Quand le personnel de recherche de Directeur Xu a vérifié les données du train, ils ont trouvé de multiples dégâts sur le train, nécessitant une révision complète.
Actuellement, seul Petit Huit a colmaté les endroits aux plus grosses fissures.
La révision complète sera faite à la base de fabrication de trains à grande vitesse.
La construction de la gare est terminée.
On a récupéré des purificateurs d'eau à l'usine d'eau, et transplanté quelques plantes mutées du train vers la gare, résolvant les problèmes d'approvisionnement en nourriture et en eau de la gare.
Les installations à l'intérieur de la gare suffisent pour que deux cents personnes vivent normalement.
Y compris armes, véhicules, outils, réserves, etc…
En cas d'urgence, en serrant, quelques milliers c'est pas un problème, mais les réserves de nourriture poseraient problème.
Su Huan peut leur donner des graines, mais impossible de remplir leur entrepôt avec les réserves du train.
Des arbres-mangeurs-de-fer plantés autour de la gare, plus les plusieurs jours de nettoyage en rotation de Yu Yue et He Jie, dans les trois kilomètres c'est même plus propre qu'avant l'apocalypse.
Le tri de He Jie est aussi arrivé à son terme.
Sélectionné deux cents sur trois mille, il a prouvé la qualité de ces deux cents avec vingt-quatre créneaux de mort accidentelle.
Cette femme qui voulait que He Jie s'excuse a aussi tenu bon.
Vaut le coup de mentionner, parmi ces deux cents, il y a plein seize femmes et cinq adolescents.
He Jie a au passage abattu plus de quatre-vingts arbres-mangeurs-de-fer, extrayant plus de mille unités de bois-de-fer.
Durant ce temps, l'adolescent est venu pour deux transactions de plus, ajoutant cinq cents unités de bois-de-fer à Su Huan.
Cependant, il y a encore un gros écart en matériaux.
Su Huan fit rouler la mèche de ses cheveux entre ses doigts, produisant un bruissement, s'étira paresseusement, et marcha vers le restaurant.
Probablement parce qu'il avait trop maltraité Yu Yue ces deux derniers jours, elle ne vient même plus lui réclamer le petit-déjeuner.
À peine arrivé au canapé, il vit Lin Xi assise sur son canapé au chat orange, ses cheveux d'argent lâchés en cascade, couvrant même le chat orange sur le canapé.
Une petite pince à cheveux jaune oie pendait à sa tempe, assez voyante.
Tenant une poupée lapin dans ses bras, elle fixait Yu Yue.
Lin Xi n'est pas dans le nouveau système, elle appartient à la famille de Lin Jin, pas de tâches fixes, elle mange, boit, et soigne son corps tous les jours.
Bien sûr, tout sur le compte de son frère.
Su Huan marcha jusqu'à elle, la fille le regarda et se décalait un peu.
Su Huan écarta ses longs cheveux pour s'asseoir.

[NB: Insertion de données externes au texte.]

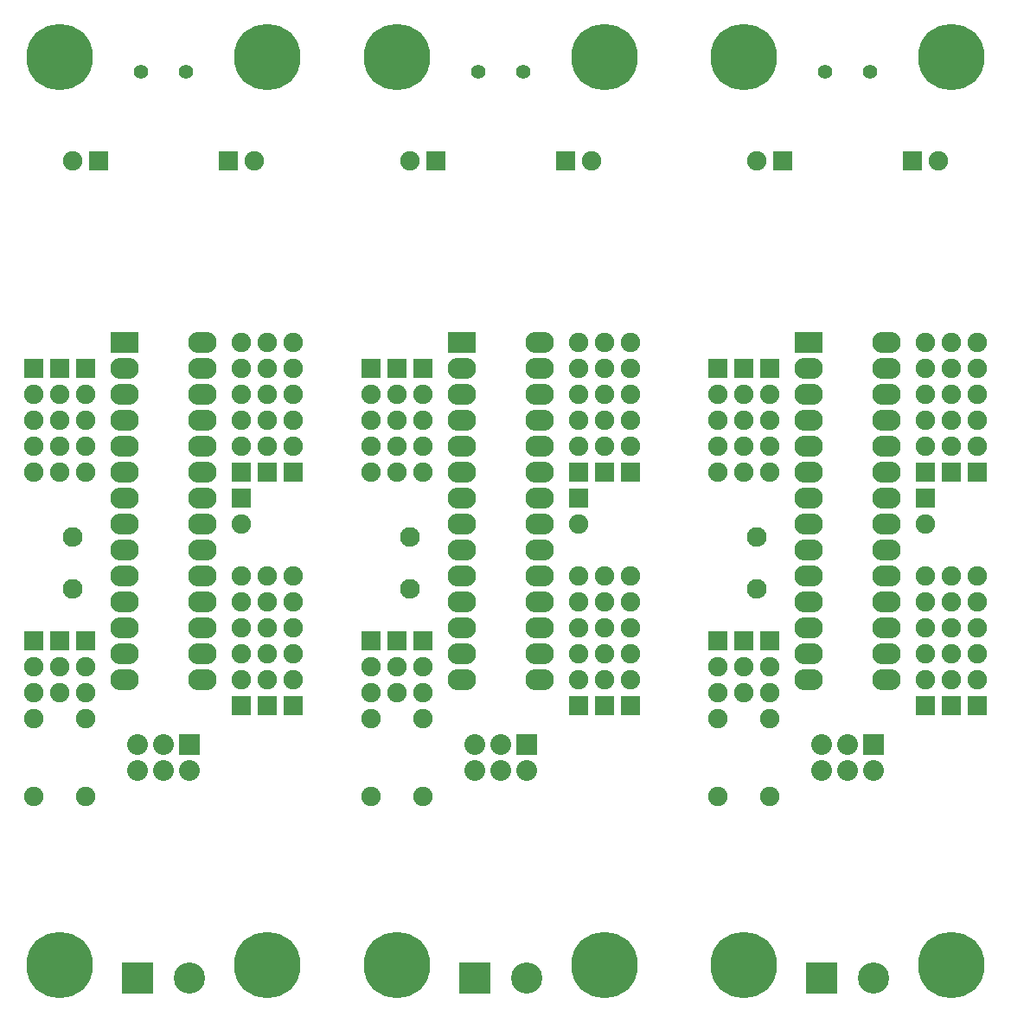
<source format=gbs>
G04 (created by PCBNEW (2012-12-10 BZR 3844)-stable) date Tue 18 Dec 2012 09:43:10 AM CET*
%MOIN*%
G04 Gerber Fmt 3.4, Leading zero omitted, Abs format*
%FSLAX34Y34*%
G01*
G70*
G90*
G04 APERTURE LIST*
%ADD10C,0.006*%
%ADD11R,0.08X0.08*%
%ADD12C,0.08*%
%ADD13C,0.0554*%
%ADD14C,0.2562*%
%ADD15R,0.12X0.12*%
%ADD16C,0.12*%
%ADD17O,0.11X0.082*%
%ADD18R,0.11X0.082*%
%ADD19R,0.075X0.075*%
%ADD20C,0.075*%
%ADD21C,0.076*%
G04 APERTURE END LIST*
G54D10*
G54D11*
X20493Y-28758D03*
G54D12*
X20493Y-29758D03*
X19493Y-28758D03*
X19493Y-29758D03*
X18493Y-28758D03*
X18493Y-29758D03*
G54D13*
X20358Y-2798D03*
X18627Y-2798D03*
G54D14*
X23493Y-37258D03*
X15493Y-37258D03*
X23493Y-2258D03*
X15493Y-2258D03*
G54D15*
X18493Y-37758D03*
G54D16*
X20493Y-37758D03*
G54D17*
X17993Y-14258D03*
X17993Y-15258D03*
X17993Y-16258D03*
X17993Y-17258D03*
X17993Y-18258D03*
X17993Y-19258D03*
X17993Y-20258D03*
X17993Y-21258D03*
X17993Y-22258D03*
X17993Y-23258D03*
X17993Y-24258D03*
X17993Y-25258D03*
X17993Y-26258D03*
G54D18*
X17993Y-13258D03*
G54D17*
X20993Y-26258D03*
X20993Y-25258D03*
X20993Y-24258D03*
X20993Y-23258D03*
X20993Y-22258D03*
X20993Y-21258D03*
X20993Y-20258D03*
X20993Y-19258D03*
X20993Y-18258D03*
X20993Y-17258D03*
X20993Y-16258D03*
X20993Y-15258D03*
X20993Y-14258D03*
X20993Y-13258D03*
G54D19*
X22493Y-19258D03*
G54D20*
X22493Y-20258D03*
G54D19*
X21993Y-6258D03*
G54D20*
X22993Y-6258D03*
G54D19*
X16493Y-24758D03*
G54D20*
X16493Y-25758D03*
X16493Y-26758D03*
G54D19*
X15493Y-24758D03*
G54D20*
X15493Y-25758D03*
X15493Y-26758D03*
G54D19*
X14493Y-24758D03*
G54D20*
X14493Y-25758D03*
X14493Y-26758D03*
G54D19*
X14493Y-14258D03*
G54D20*
X14493Y-15258D03*
X14493Y-16258D03*
X14493Y-17258D03*
X14493Y-18258D03*
G54D19*
X15493Y-14258D03*
G54D20*
X15493Y-15258D03*
X15493Y-16258D03*
X15493Y-17258D03*
X15493Y-18258D03*
G54D19*
X16493Y-14258D03*
G54D20*
X16493Y-15258D03*
X16493Y-16258D03*
X16493Y-17258D03*
X16493Y-18258D03*
G54D19*
X24493Y-18258D03*
G54D20*
X24493Y-17258D03*
X24493Y-16258D03*
X24493Y-15258D03*
X24493Y-14258D03*
X24493Y-13258D03*
G54D19*
X23493Y-18258D03*
G54D20*
X23493Y-17258D03*
X23493Y-16258D03*
X23493Y-15258D03*
X23493Y-14258D03*
X23493Y-13258D03*
G54D19*
X24493Y-27258D03*
G54D20*
X24493Y-26258D03*
X24493Y-25258D03*
X24493Y-24258D03*
X24493Y-23258D03*
X24493Y-22258D03*
G54D19*
X23493Y-27258D03*
G54D20*
X23493Y-26258D03*
X23493Y-25258D03*
X23493Y-24258D03*
X23493Y-23258D03*
X23493Y-22258D03*
G54D19*
X22493Y-18258D03*
G54D20*
X22493Y-17258D03*
X22493Y-16258D03*
X22493Y-15258D03*
X22493Y-14258D03*
X22493Y-13258D03*
G54D19*
X22493Y-27258D03*
G54D20*
X22493Y-26258D03*
X22493Y-25258D03*
X22493Y-24258D03*
X22493Y-23258D03*
X22493Y-22258D03*
X14493Y-27758D03*
X16493Y-27758D03*
X14493Y-30758D03*
X16493Y-30758D03*
G54D19*
X16993Y-6258D03*
G54D20*
X15993Y-6258D03*
G54D21*
X15993Y-20758D03*
X15993Y-22758D03*
G54D11*
X7502Y-28759D03*
G54D12*
X7502Y-29759D03*
X6502Y-28759D03*
X6502Y-29759D03*
X5502Y-28759D03*
X5502Y-29759D03*
G54D13*
X7367Y-2799D03*
X5636Y-2799D03*
G54D14*
X10502Y-37259D03*
X2502Y-37259D03*
X10502Y-2259D03*
X2502Y-2259D03*
G54D15*
X5502Y-37759D03*
G54D16*
X7502Y-37759D03*
G54D17*
X5002Y-14259D03*
X5002Y-15259D03*
X5002Y-16259D03*
X5002Y-17259D03*
X5002Y-18259D03*
X5002Y-19259D03*
X5002Y-20259D03*
X5002Y-21259D03*
X5002Y-22259D03*
X5002Y-23259D03*
X5002Y-24259D03*
X5002Y-25259D03*
X5002Y-26259D03*
G54D18*
X5002Y-13259D03*
G54D17*
X8002Y-26259D03*
X8002Y-25259D03*
X8002Y-24259D03*
X8002Y-23259D03*
X8002Y-22259D03*
X8002Y-21259D03*
X8002Y-20259D03*
X8002Y-19259D03*
X8002Y-18259D03*
X8002Y-17259D03*
X8002Y-16259D03*
X8002Y-15259D03*
X8002Y-14259D03*
X8002Y-13259D03*
G54D19*
X9502Y-19259D03*
G54D20*
X9502Y-20259D03*
G54D19*
X9002Y-6259D03*
G54D20*
X10002Y-6259D03*
G54D19*
X3502Y-24759D03*
G54D20*
X3502Y-25759D03*
X3502Y-26759D03*
G54D19*
X2502Y-24759D03*
G54D20*
X2502Y-25759D03*
X2502Y-26759D03*
G54D19*
X1502Y-24759D03*
G54D20*
X1502Y-25759D03*
X1502Y-26759D03*
G54D19*
X1502Y-14259D03*
G54D20*
X1502Y-15259D03*
X1502Y-16259D03*
X1502Y-17259D03*
X1502Y-18259D03*
G54D19*
X2502Y-14259D03*
G54D20*
X2502Y-15259D03*
X2502Y-16259D03*
X2502Y-17259D03*
X2502Y-18259D03*
G54D19*
X3502Y-14259D03*
G54D20*
X3502Y-15259D03*
X3502Y-16259D03*
X3502Y-17259D03*
X3502Y-18259D03*
G54D19*
X11502Y-18259D03*
G54D20*
X11502Y-17259D03*
X11502Y-16259D03*
X11502Y-15259D03*
X11502Y-14259D03*
X11502Y-13259D03*
G54D19*
X10502Y-18259D03*
G54D20*
X10502Y-17259D03*
X10502Y-16259D03*
X10502Y-15259D03*
X10502Y-14259D03*
X10502Y-13259D03*
G54D19*
X11502Y-27259D03*
G54D20*
X11502Y-26259D03*
X11502Y-25259D03*
X11502Y-24259D03*
X11502Y-23259D03*
X11502Y-22259D03*
G54D19*
X10502Y-27259D03*
G54D20*
X10502Y-26259D03*
X10502Y-25259D03*
X10502Y-24259D03*
X10502Y-23259D03*
X10502Y-22259D03*
G54D19*
X9502Y-18259D03*
G54D20*
X9502Y-17259D03*
X9502Y-16259D03*
X9502Y-15259D03*
X9502Y-14259D03*
X9502Y-13259D03*
G54D19*
X9502Y-27259D03*
G54D20*
X9502Y-26259D03*
X9502Y-25259D03*
X9502Y-24259D03*
X9502Y-23259D03*
X9502Y-22259D03*
X1502Y-27759D03*
X3502Y-27759D03*
X1502Y-30759D03*
X3502Y-30759D03*
G54D19*
X4002Y-6259D03*
G54D20*
X3002Y-6259D03*
G54D21*
X3002Y-20759D03*
X3002Y-22759D03*
X29379Y-20759D03*
X29379Y-22759D03*
G54D19*
X30379Y-6259D03*
G54D20*
X29379Y-6259D03*
X27879Y-27759D03*
X29879Y-27759D03*
X27879Y-30759D03*
X29879Y-30759D03*
G54D19*
X35879Y-27259D03*
G54D20*
X35879Y-26259D03*
X35879Y-25259D03*
X35879Y-24259D03*
X35879Y-23259D03*
X35879Y-22259D03*
G54D19*
X35879Y-18259D03*
G54D20*
X35879Y-17259D03*
X35879Y-16259D03*
X35879Y-15259D03*
X35879Y-14259D03*
X35879Y-13259D03*
G54D19*
X36879Y-27259D03*
G54D20*
X36879Y-26259D03*
X36879Y-25259D03*
X36879Y-24259D03*
X36879Y-23259D03*
X36879Y-22259D03*
G54D19*
X37879Y-27259D03*
G54D20*
X37879Y-26259D03*
X37879Y-25259D03*
X37879Y-24259D03*
X37879Y-23259D03*
X37879Y-22259D03*
G54D19*
X36879Y-18259D03*
G54D20*
X36879Y-17259D03*
X36879Y-16259D03*
X36879Y-15259D03*
X36879Y-14259D03*
X36879Y-13259D03*
G54D19*
X37879Y-18259D03*
G54D20*
X37879Y-17259D03*
X37879Y-16259D03*
X37879Y-15259D03*
X37879Y-14259D03*
X37879Y-13259D03*
G54D19*
X29879Y-14259D03*
G54D20*
X29879Y-15259D03*
X29879Y-16259D03*
X29879Y-17259D03*
X29879Y-18259D03*
G54D19*
X28879Y-14259D03*
G54D20*
X28879Y-15259D03*
X28879Y-16259D03*
X28879Y-17259D03*
X28879Y-18259D03*
G54D19*
X27879Y-14259D03*
G54D20*
X27879Y-15259D03*
X27879Y-16259D03*
X27879Y-17259D03*
X27879Y-18259D03*
G54D19*
X27879Y-24759D03*
G54D20*
X27879Y-25759D03*
X27879Y-26759D03*
G54D19*
X28879Y-24759D03*
G54D20*
X28879Y-25759D03*
X28879Y-26759D03*
G54D19*
X29879Y-24759D03*
G54D20*
X29879Y-25759D03*
X29879Y-26759D03*
G54D19*
X35379Y-6259D03*
G54D20*
X36379Y-6259D03*
G54D19*
X35879Y-19259D03*
G54D20*
X35879Y-20259D03*
G54D17*
X31379Y-14259D03*
X31379Y-15259D03*
X31379Y-16259D03*
X31379Y-17259D03*
X31379Y-18259D03*
X31379Y-19259D03*
X31379Y-20259D03*
X31379Y-21259D03*
X31379Y-22259D03*
X31379Y-23259D03*
X31379Y-24259D03*
X31379Y-25259D03*
X31379Y-26259D03*
G54D18*
X31379Y-13259D03*
G54D17*
X34379Y-26259D03*
X34379Y-25259D03*
X34379Y-24259D03*
X34379Y-23259D03*
X34379Y-22259D03*
X34379Y-21259D03*
X34379Y-20259D03*
X34379Y-19259D03*
X34379Y-18259D03*
X34379Y-17259D03*
X34379Y-16259D03*
X34379Y-15259D03*
X34379Y-14259D03*
X34379Y-13259D03*
G54D15*
X31879Y-37759D03*
G54D16*
X33879Y-37759D03*
G54D14*
X28879Y-2259D03*
X36879Y-2259D03*
X28879Y-37259D03*
X36879Y-37259D03*
G54D13*
X33744Y-2799D03*
X32013Y-2799D03*
G54D11*
X33879Y-28759D03*
G54D12*
X33879Y-29759D03*
X32879Y-28759D03*
X32879Y-29759D03*
X31879Y-28759D03*
X31879Y-29759D03*
M02*

</source>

Tous les deux serrés côte à côte sur le petit canapé.
« Pourquoi tu t'attaches pas les cheveux ? »
« Je trouve que les cheveux de Xiao Xi sont beaux comme ça, pas besoin de les attacher. »
Yu Yue arriva avec un bol de quelque chose comme une soupe de prêle et de graines de lotus et le tendit à Lin Xi à côté.
Cette dernière leva la tête et dit doux remerciement.
Su Huan tapa sur la table, mécontent : « Et le mien ? »
« Xiao Xi a dit qu'elle avait faim tôt, donc je lui ai fait quelque chose en premier. Le tien est presque prêt. »
Su Huan plissa les yeux vers elle : « Dépêche-toi. »
Yu Yue fit rarement la forte tête devant Su Huan, se retourna légèrement avec un arc joyeux à la basque de son tablier.